Page text:
__________________________________________________

In wilderness, I had developed genuine feelings for Isabel, but I was able to accept that it was the wrong time to act on those feelings. This situation with Janie was entirely different. I didn’t feel like I’d been doing any work on myself, and I was lonely and in desperate need of some sort of escape. I wasn’t strong or self-aware enough to realize I was returning to my old pattern of glomming onto whoever showed interest in me merely because it felt better than being alone. 

 

Assignment 7: Setting

Take Her Down is divided into four parts, and the setting varies throughout.

Part I: Veronica

Part I takes place in British Columbia, Canada. I live in West Vancouver with my mother, my stepfather, and my older sister. I am in Grade Eleven at a fancy private school, also located in West Vancouver. After I meet Veronica in downtown Vancouver on an unusually warm February evening, I start spending less time at home and at school. I am usually with Veronica, riding around in her grey Honda Civic, sleeping together in cheap motels, or warming ourselves with alcohol and bonfires on the beach. Veronica and I end up moving into a small one-bedroom apartment together, also in West Vancouver, but very different from my large family home. Our apartment is on the seventeenth floor of an old high-rise overlooking a shopping mall, about a fifteen-minute drive from the highly sought-after neighborhood I grew up in. 

Part II: Rehab

Part II takes place in two different locations: a rehabilitation center in the suburbs of Minneapolis, and a psychiatric hospital in rural Wisconsin. 

The accommodations in rehab consist of small rooms, each containing three or four identical beds, dressers, and desks. I spend a lot of time sitting outside at a picnic table in the designated smoking area or lounging on one of the worn leather couches in the common room.

__________________________________________________

What the task requires:
Please copy the Take Her Down passage word for word, from "Part I takes" to "grew up in.".

__________________________________________________

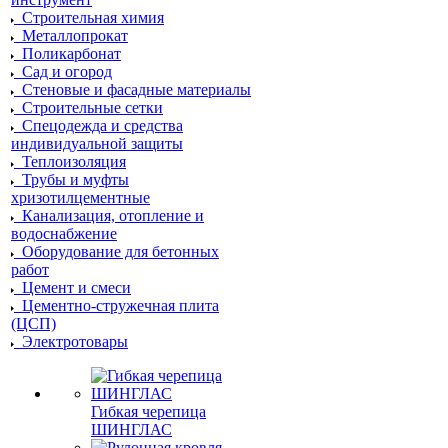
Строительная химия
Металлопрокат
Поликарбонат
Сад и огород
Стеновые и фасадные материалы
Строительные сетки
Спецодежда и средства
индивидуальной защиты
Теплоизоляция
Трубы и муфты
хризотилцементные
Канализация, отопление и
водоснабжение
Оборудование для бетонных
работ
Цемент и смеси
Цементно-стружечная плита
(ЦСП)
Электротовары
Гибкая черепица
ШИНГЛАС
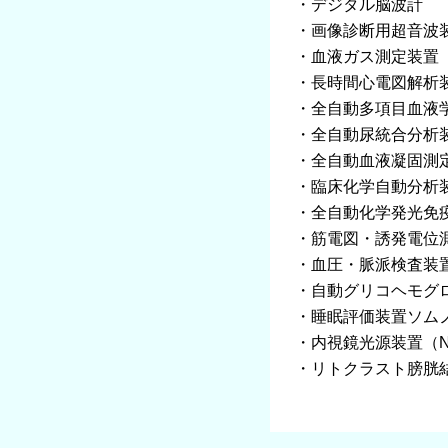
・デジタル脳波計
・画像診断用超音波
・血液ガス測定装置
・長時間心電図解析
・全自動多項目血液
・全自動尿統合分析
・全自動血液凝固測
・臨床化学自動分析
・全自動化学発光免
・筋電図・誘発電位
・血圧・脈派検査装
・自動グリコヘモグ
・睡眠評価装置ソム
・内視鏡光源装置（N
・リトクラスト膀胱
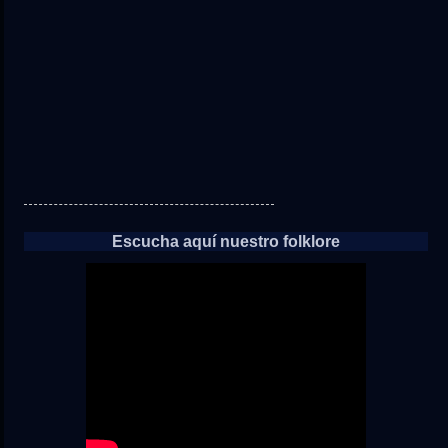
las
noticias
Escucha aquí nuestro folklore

__________________________________________________

Solution:
Part I takes place in British Columbia, Canada. I live in West Vancouver with my mother, my stepfather, and my older sister. I am in Grade Eleven at a fancy private school, also located in West Vancouver. After I meet Veronica in downtown Vancouver on an unusually warm February evening, I start spending less time at home and at school. I am usually with Veronica, riding around in her grey Honda Civic, sleeping together in cheap motels, or warming ourselves with alcohol and bonfires on the beach. Veronica and I end up moving into a small one-bedroom apartment together, also in West Vancouver, but very different from my large family home. Our apartment is on the seventeenth floor of an old high-rise overlooking a shopping mall, about a fifteen-minute drive from the highly sought-after neighborhood I grew up in.